Important materials your board pack should include:
- The meeting agenda
- Minutes from the previous meeting (to be approved)
- An executive summary: a concise write-up of the current state of the company
- Information about the company’s performance since the last meeting, including pertinent KPIs
- Relevant financial information
- Information related to any specific topics of discussion (product road maps, marketing reports, etc.)
Within these confines, use your board pack to tell a story about how the company is performing. Be realistic in your reports and resist the urge to paint an overly rosy picture, but convey your confidence in the vision of the company. These insights will guide your discussion and inform everyone’s decision-making.
Reach out to the board ahead of time
Set expectations for your meeting by providing members with a detailed agenda and board pack at least three to seven days before the board meeting. Because the information the packs contain is sensitive, share these documents using a secure file sharing technology; only your board members should be able to access them. Plus, you’ll be able to see who has opened the files and give procrastinating board members a nudge.
If possible, connect individually with board members before the meeting, but only after they’ve had a chance to review the prep materials. Invite each of them for lunch, coffee, or even a brief phone meeting. Use this time to do the following:
- Pre-pitch any controversial items and feel out the board’s responses so that you can better address concerns and potential questions during the actual meeting.

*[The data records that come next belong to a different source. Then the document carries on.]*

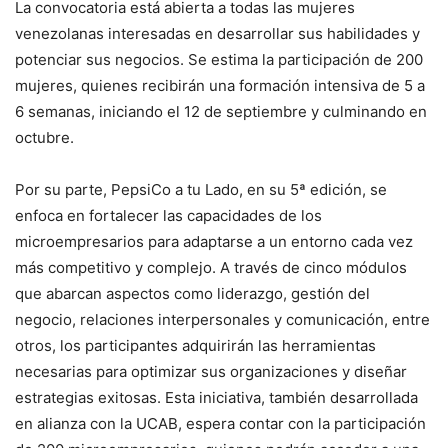
La convocatoria está abierta a todas las mujeres
venezolanas interesadas en desarrollar sus habilidades y
potenciar sus negocios. Se estima la participación de 200
mujeres, quienes recibirán una formación intensiva de 5 a
6 semanas, iniciando el 12 de septiembre y culminando en
octubre.
Por su parte, PepsiCo a tu Lado, en su 5ª edición, se
enfoca en fortalecer las capacidades de los
microempresarios para adaptarse a un entorno cada vez
más competitivo y complejo. A través de cinco módulos
que abarcan aspectos como liderazgo, gestión del
negocio, relaciones interpersonales y comunicación, entre
otros, los participantes adquirirán las herramientas
necesarias para optimizar sus organizaciones y diseñar
estrategias exitosas. Esta iniciativa, también desarrollada
en alianza con la UCAB, espera contar con la participación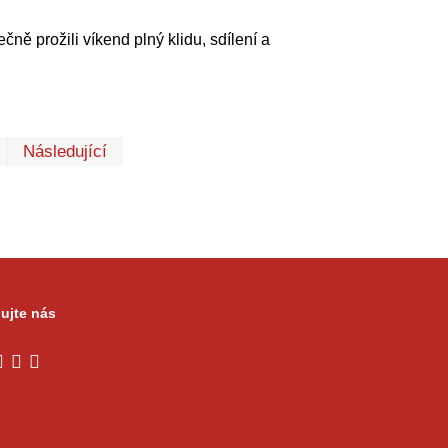
ně prožili víkend plný klidu, sdílení a
První
Poslední
Následující
ujte nás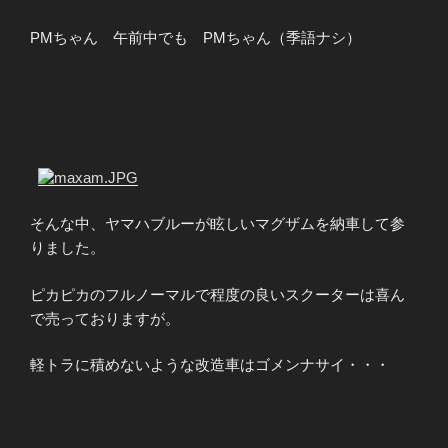
PMちゃん 午前中でも PMちゃん（季語ナシ）
?
そんな中、ヤマハブルーが眩しいマグザムを納車して参
りました。
ピカピカの
フルノーマルで程度の良いスクーターは喜ん
で売っておりますが。
軽トラに積めないような改造車はゴメンナサイ・・・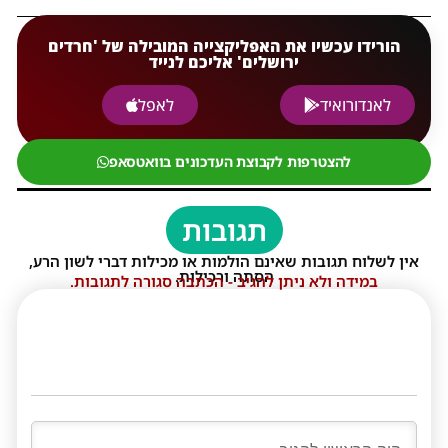
הורידו עכשיו את האפליקצייה המובילה של 'חרדים
ירושלים' אליכם לנייד
לאנדורואיד
לאפל
להצטרפות לקבוצת העדכונים בוואטסאפ
תגובות
אין לשלוח תגובות שאינם הולמות או מכילות דברי לשון הרע,
הסתה ורכילות.
במידה ולא ניתן להגיב - הכתבה סגורה לתגובות.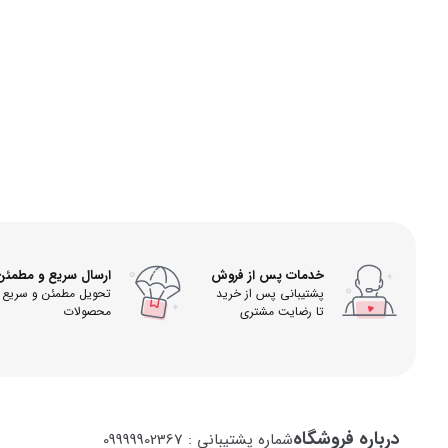
خدمات پس از فروش
ارسال سریع و مطمئن
پشتیبانی پس از خرید
تحویل مطمئن و سریع
تا رضایت مشتری
محصولات
درباره فروشگاه
شماره پشتیبانی : 09999902367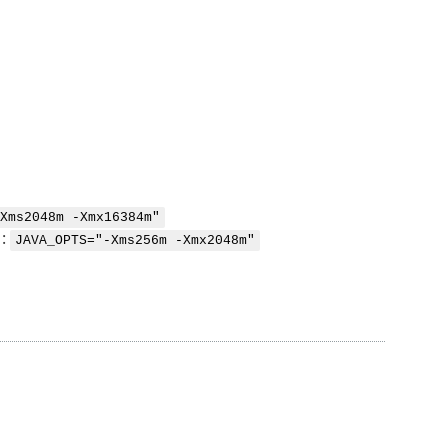
Xms2048m -Xmx16384m"
 :
JAVA_OPTS="-Xms256m -Xmx2048m"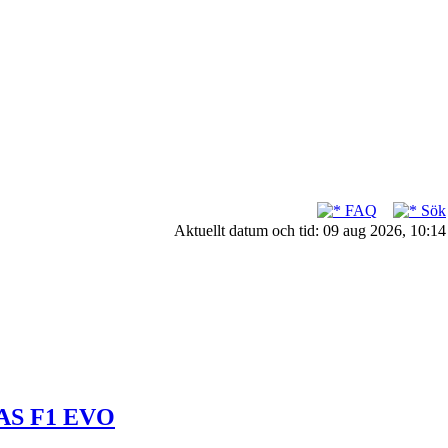
FAQ
Sök
Aktuellt datum och tid: 09 aug 2026, 10:14
MAS F1 EVO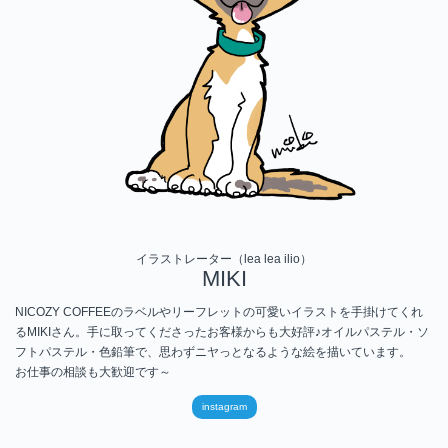
イラストレーター（lea lea ilio）
MIKI
NICOZY COFFEEのラベルやリーフレットの可愛いイラストを手掛けてくれ
るMIKIさん。手に取ってくださったお客様からも大好評♪オイルパステル・ソ
フトパステル・色鉛筆で、思わずニヤっとなるような絵を描いています。
お仕事の相談も大歓迎です～
instagram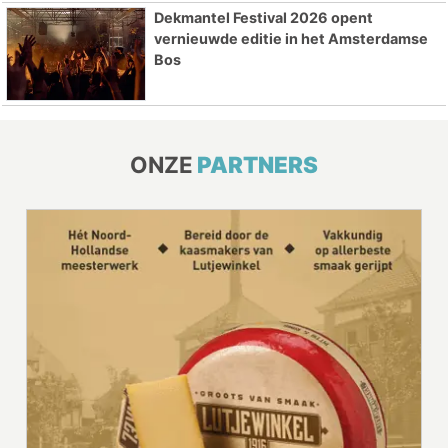
Dekmantel Festival 2026 opent
vernieuwde editie in het Amsterdamse
Bos
ONZE
PARTNERS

- Get a feel for how each board member intends to vote before a major motion.
- Gently break any bad news, and talk members through it (never surprise the board with bad news during a meeting).
These pre-meeting interactions are also a fantastic opportunity to build a personal relationship with board members, which will boost your confidence and their faith in you. This is your chance to get to know your board members better and to understand their unique viewpoints and opinions.
Enter the meeting with confidence
Running a board meeting with confidence is all about the prep work. You want to enter the meeting with complete confidence in what’s going to happen next. Avoid surprises at all costs.
Know exactly what you want to say in the meeting. Spend some time rehearsing key talking points and fielding potential questions with someone you trust. Anticipate any challenging questions that might come your way, and develop your answers.
Remember to have someone prep the room and test out all AV equipment, particularly if you have slides to share or board members dialing in. The culmination of your preparation is a strong agenda, an informed board, and a confident leader. The last step is execution.
During the actual meeting, continue to foster a team-building environment where you are all working toward the same goal: the betterment of the company. Remember that the most important work doesn’t take place during the board meeting; it takes place between meetings, in the form of research, outreach, and follow-up. Don’t be afraid to delegate tasks to board members or create smaller committees. Be proactive at putting your board to work.
Your board exists to protect the interests of the shareholders who have invested in your company. It’s their duty to assess and support the health of the company and your fitness as a leader. Remember that ultimately, the board wants the company to succeed as much as you do, and help them help you by making your board meetings as useful and productive as possible.